### WHAT TO PRODUCE
Count the lines in the items below that contain the word "third". Reply with that number alone.

· · ·

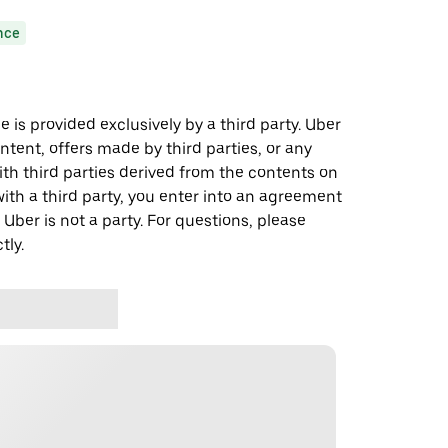
nce
 is provided exclusively by a third party. Uber
ontent, offers made by third parties, or any
 third parties derived from the contents on
th a third party, you enter into an agreement
 Uber is not a party. For questions, please
tly.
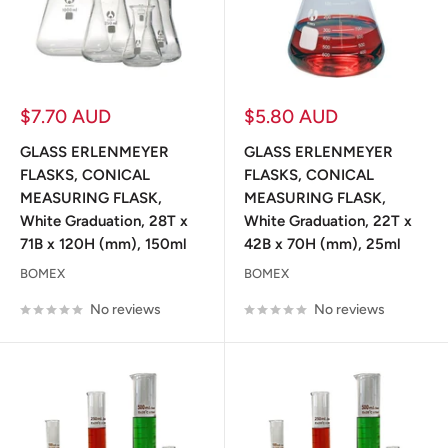
Sale
Sale
$7.70 AUD
$5.80 AUD
price
price
GLASS ERLENMEYER
GLASS ERLENMEYER
FLASKS, CONICAL
FLASKS, CONICAL
MEASURING FLASK,
MEASURING FLASK,
White Graduation, 28T x
White Graduation, 22T x
71B x 120H (mm), 150ml
42B x 70H (mm), 25ml
BOMEX
BOMEX
No reviews
No reviews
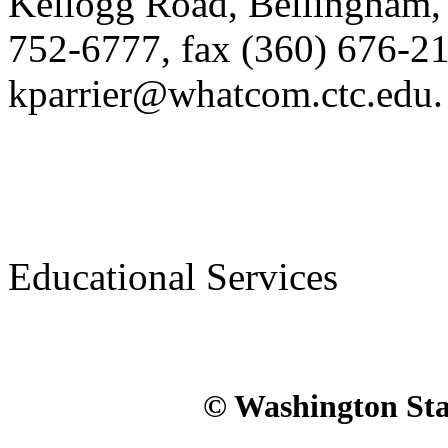
Kellogg Road, Bellingham, 
752-6777, fax (360) 676-21
kparrier@whatcom.ctc.edu.
Educational Services
© Washington Stat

· · ·

### COMPLETED EXERCISE
4